The catalyst for the oxidation of sulfur compounds

 

(57) Abstract:

The invention relates to the production of heterogeneous catalysts for liquid-phase oxidation of sulfur compounds (sulfur dioxide, hydrogen sulfide, mercaptans) and can be used for purification of gas emissions and wastewater, energy, refining, petrochemical, chemical and pulp and paper industries.

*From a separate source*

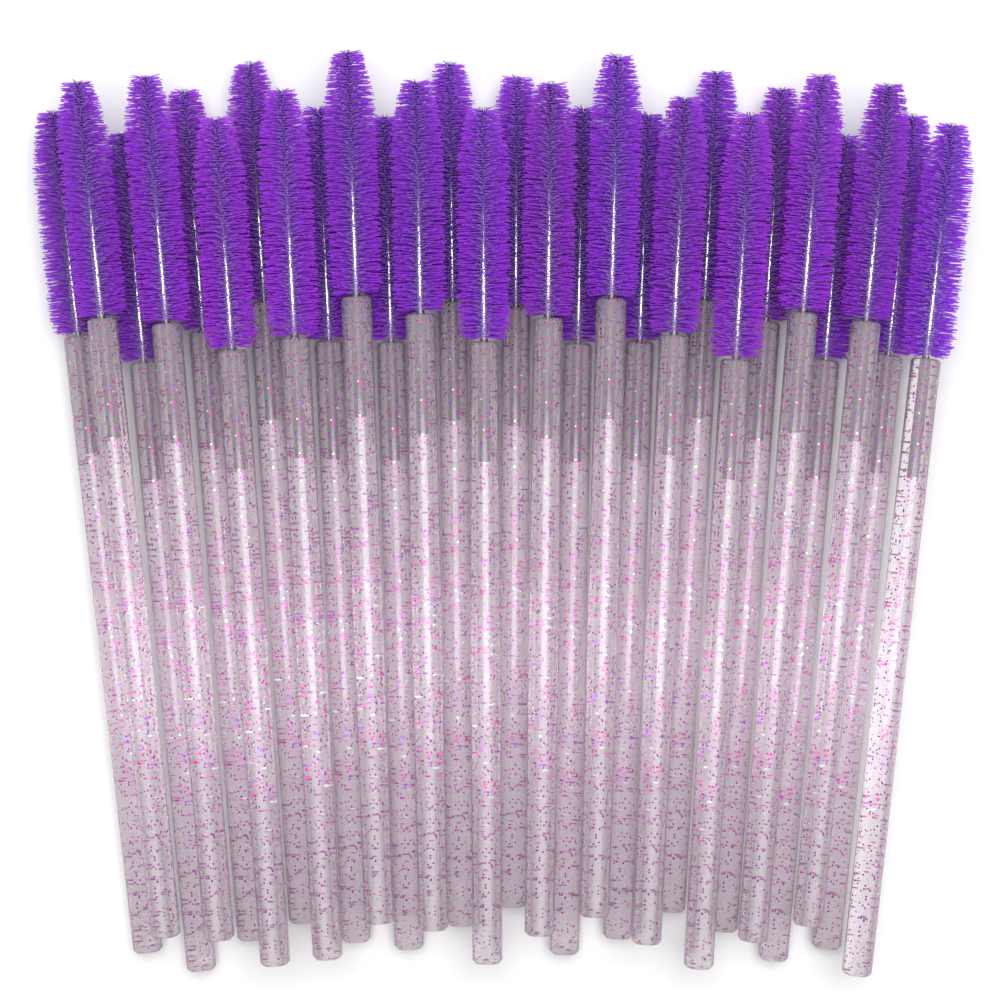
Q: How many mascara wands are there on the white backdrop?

Proposed heterogeneous catalyst for the oxidation of sulfur compounds containing active component on the carrier of the high - pressure polyethylene, characterized in that as the active component contains pyrolusite-ore composition, wt.%: manganese oxide (IV) 54,76-69,10; oxide of manganese (II) 1,80-4,85; iron oxide (III) 5,00-11,23; silicon oxide 4,05-7,52; barium oxide 3,95-5,02; aluminum oxide 0,92-5,03; titanium oxide 0,01-0,03; calcium oxide 0,50-0,82; magnesium oxide 0,40-0,70; potassium oxide 2,87-3,10; sodium oxide 0,37-0,58; oxide of phosphorus (V) 1,10-1,35; impurities - loss on ignition of the rest, and copper oxide (II) and pyrite cinder in the following catalyst components, wt. %: pyrite cinder 8-10; copper oxide (II) 5-10; pyrolusite-ore 20-25; polyethylene else. table 1.

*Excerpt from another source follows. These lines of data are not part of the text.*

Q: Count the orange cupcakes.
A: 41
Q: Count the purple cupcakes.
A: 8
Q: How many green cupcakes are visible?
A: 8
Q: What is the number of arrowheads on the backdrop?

The invention relates to the field of heterogeneous production is t to be used for the purification of gas emissions and wastewater, energy, refining, petrochemical, chemical and pulp and paper industries.

Known heterogeneous catalyst for purification of serosoderjaschei industrial waste gases by oxidation to sulfur dioxide hydrogen sulfide and organic sulfur compounds [1]

The main disadvantage of this catalyst is unsatisfactory, the depth of oxidation of hydrogen sulfide and organic sulfur compounds to sulfur dioxide. Sulfur dioxide is hard to recover highly toxic component. The cleaning gas from the sulfur dioxide is in itself no less a problem than purification from hydrogen sulfide and serverance.

The closest in technical essence and the achieved effect to the present invention is a catalyst for the oxidation of sulfur compounds, containing as an active ingredient the active sludge (35-50%) and medium high-pressure polyethylene (or polypropylene, polystyrene) [2]

The specified catalyst-prototype differs relatively little activity in the process of liquid-phase oxidation of sulfur dioxide, and also has significantly less activity in the oxidation of hydrogen sulfide and mercaptans compared to offe the

This goal is achieved by the fact that the catalyst active component contains pyrolusite-ore composition, wt.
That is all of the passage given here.